1. Shutdown: Day Two. President Obama meets with congressional leaders at the White House. House speaker John Boehner's spokesman Brendan Buck said Boehner is "pleased the president finally recognizes that his refusal to negotiate is indefensible."
In an interview on CNBC, shortly before his meeting with the congressional leadership, President Obama signaled he was prepared to negotiate with Republicans but only after the government is reopened. "I'm exasperated because this is entirely unnecessary," the president said.
2. John Boehner on the hot seat. The House Speaker is under pressure from all sides over the shutdown. Hardline conservatives want him to stand firm, but Senate Democrats are pushing back. "He's sitting on a bill that would reopen the government right now.
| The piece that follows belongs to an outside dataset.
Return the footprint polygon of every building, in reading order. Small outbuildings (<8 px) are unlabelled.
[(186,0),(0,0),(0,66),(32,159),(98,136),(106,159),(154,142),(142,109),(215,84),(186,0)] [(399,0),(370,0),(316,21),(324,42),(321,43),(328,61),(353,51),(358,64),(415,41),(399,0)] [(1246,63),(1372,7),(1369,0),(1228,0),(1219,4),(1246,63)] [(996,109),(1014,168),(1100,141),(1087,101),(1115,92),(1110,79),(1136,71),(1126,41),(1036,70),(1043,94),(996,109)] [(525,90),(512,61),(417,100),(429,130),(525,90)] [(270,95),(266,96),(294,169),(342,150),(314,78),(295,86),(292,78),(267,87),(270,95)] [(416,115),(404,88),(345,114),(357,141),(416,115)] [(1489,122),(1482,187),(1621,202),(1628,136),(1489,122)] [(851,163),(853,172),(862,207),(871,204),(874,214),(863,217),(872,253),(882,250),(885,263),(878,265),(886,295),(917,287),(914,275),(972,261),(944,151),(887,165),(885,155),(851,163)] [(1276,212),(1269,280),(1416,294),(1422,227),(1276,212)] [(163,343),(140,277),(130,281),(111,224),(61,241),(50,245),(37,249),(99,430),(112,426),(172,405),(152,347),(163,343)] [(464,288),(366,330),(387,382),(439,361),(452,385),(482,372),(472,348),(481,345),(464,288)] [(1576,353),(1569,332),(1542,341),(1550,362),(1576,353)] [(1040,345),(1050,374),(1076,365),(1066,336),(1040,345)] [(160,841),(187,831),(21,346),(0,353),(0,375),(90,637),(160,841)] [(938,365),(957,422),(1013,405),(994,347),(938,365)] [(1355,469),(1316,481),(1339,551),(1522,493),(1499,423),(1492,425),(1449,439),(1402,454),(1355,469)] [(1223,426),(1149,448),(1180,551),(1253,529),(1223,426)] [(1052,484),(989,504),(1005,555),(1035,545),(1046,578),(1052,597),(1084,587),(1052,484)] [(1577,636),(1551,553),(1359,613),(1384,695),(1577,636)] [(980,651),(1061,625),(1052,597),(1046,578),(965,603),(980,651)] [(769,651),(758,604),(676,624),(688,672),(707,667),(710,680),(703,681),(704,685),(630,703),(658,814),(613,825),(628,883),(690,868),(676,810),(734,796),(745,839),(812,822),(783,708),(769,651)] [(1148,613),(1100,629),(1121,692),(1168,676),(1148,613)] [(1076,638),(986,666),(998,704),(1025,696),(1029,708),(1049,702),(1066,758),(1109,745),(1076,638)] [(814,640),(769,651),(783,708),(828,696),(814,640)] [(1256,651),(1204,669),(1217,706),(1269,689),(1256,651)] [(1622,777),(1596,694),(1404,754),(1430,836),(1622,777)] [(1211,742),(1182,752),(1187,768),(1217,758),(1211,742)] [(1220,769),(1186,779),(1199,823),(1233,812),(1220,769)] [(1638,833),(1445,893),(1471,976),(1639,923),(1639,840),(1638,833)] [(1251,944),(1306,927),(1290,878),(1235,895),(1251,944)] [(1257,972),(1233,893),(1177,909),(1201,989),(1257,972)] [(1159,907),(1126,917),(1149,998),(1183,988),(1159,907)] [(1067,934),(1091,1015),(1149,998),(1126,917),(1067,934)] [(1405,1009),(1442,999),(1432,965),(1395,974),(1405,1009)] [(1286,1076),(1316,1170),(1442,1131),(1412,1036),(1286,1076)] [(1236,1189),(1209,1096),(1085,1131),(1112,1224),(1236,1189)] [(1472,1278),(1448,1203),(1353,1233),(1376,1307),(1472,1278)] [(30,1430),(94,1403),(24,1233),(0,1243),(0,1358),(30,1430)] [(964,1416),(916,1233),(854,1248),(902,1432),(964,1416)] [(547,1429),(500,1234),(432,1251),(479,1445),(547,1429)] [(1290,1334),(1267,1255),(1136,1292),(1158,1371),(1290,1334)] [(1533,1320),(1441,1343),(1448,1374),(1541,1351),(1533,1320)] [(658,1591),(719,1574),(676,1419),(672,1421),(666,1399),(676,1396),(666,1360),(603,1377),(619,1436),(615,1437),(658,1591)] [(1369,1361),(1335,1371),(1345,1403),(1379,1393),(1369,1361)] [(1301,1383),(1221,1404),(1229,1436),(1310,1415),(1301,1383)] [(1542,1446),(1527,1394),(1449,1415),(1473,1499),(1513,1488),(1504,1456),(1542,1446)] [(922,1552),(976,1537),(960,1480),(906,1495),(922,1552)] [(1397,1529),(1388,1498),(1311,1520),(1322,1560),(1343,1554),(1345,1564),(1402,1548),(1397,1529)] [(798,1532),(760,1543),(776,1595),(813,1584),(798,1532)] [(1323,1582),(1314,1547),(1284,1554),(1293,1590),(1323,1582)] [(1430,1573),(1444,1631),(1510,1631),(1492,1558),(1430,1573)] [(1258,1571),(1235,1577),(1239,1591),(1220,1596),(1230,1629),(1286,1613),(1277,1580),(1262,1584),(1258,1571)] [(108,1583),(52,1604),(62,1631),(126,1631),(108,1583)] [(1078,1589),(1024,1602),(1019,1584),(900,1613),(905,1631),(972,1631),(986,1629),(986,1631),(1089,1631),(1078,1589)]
This bill would pass in a manner of minutes if he'd just let Democrats and Republicans vote," said Senate Majority Leader Harry Reid. 15 House Republicans are also calling on Boehner to bring a clean continuing resolution to the House floor for a vote.
3. Debt ceiling dilemma. Will the debt ceiling fall victim to politics? President Obama met with more than a dozen bank chiefs, who warned that the economy could suffer a severe setback if the shutdown and especially the debt limit aren't resolved. "There's a consensus that we shouldn't do anything that hurts this recovery that is shallow, not well established and is quite vulnerable and the shutdown of the government, but particularly a failure to raise the debt ceiling would accomplish that," said Goldman Sachs CEO Lloyd Blankfein.
4. Jobs numbers. According to ADP, the private payroll firm, the private sector added 166,000 jobs in September. That's fewer than expected. Can we expect a disappointing unemployment report later this week? The Labor department is supposed to release its September jobs report Friday, but that could be put on hold because of the government shutdown.
5. Shutdown’s painful effects. The National Institutes of Health has been forced to halt new clinical trials because it has run out of funding. Cancer patient Michelle Langbehn, who has been undergoing treatment with a promising new drug, said she is "furious." "They are denying or delaying potentially life-saving treatment to Americans in need of a miracle," Langbehn said.